Chleb zawiera dużo soli której ptaki nie mogą spożywać, gdyż zaburza gospodarkę wodną w ich organizmach. Ponadto pieczywo szybko chłonie wodę przez co łatwo dochodzi do jego pleśnienia - napisały Lasy Miejskie.
Ze strony WWF dowiadujemy się, że dokarmianie ptaków pieczywem może spowodować u nich m.in. "anielskie skrzydło" - deformację ostatniego stawu w skrzydle, w wyniku czego lotki, zamiast układać się wzdłuż ciała, wystają prostopadle na zewnątrz. Schorzenie to utrudnia, a nawet uniemożliwia im latanie.

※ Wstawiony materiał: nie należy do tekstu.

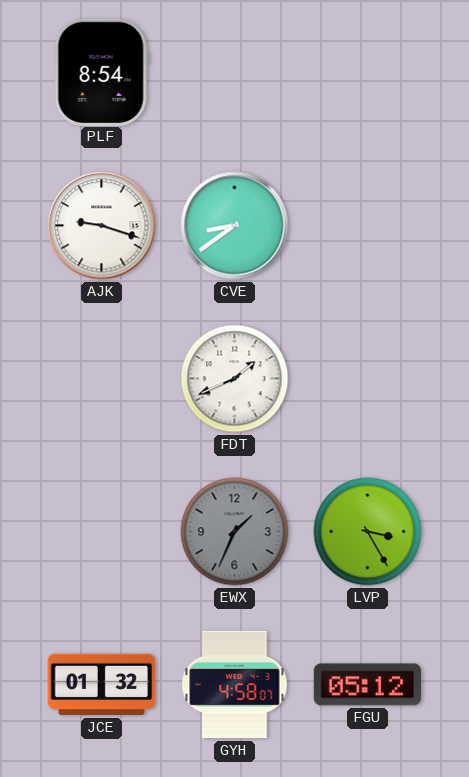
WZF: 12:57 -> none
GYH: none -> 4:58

Czym w takim razie karmić ptaki? Odpowiednie dla nich będą np. ziarna zbóż, kukurydzy, płatki zbożowe czy otręby. Należy także pamiętać, że dokarmianie powinno odbywać się jedynie, gdy na zewnątrz przez wiele dni utrzymują się mrozy, przez co ptactwo ma utrudniony dostęp do pożywienia - zaznaczają leśnicy.
Pozostawiony nad jeziorem chleb na szczęście został odpowiednio szybko usunięty przez pracowników Zakład Lasów Poznańskich.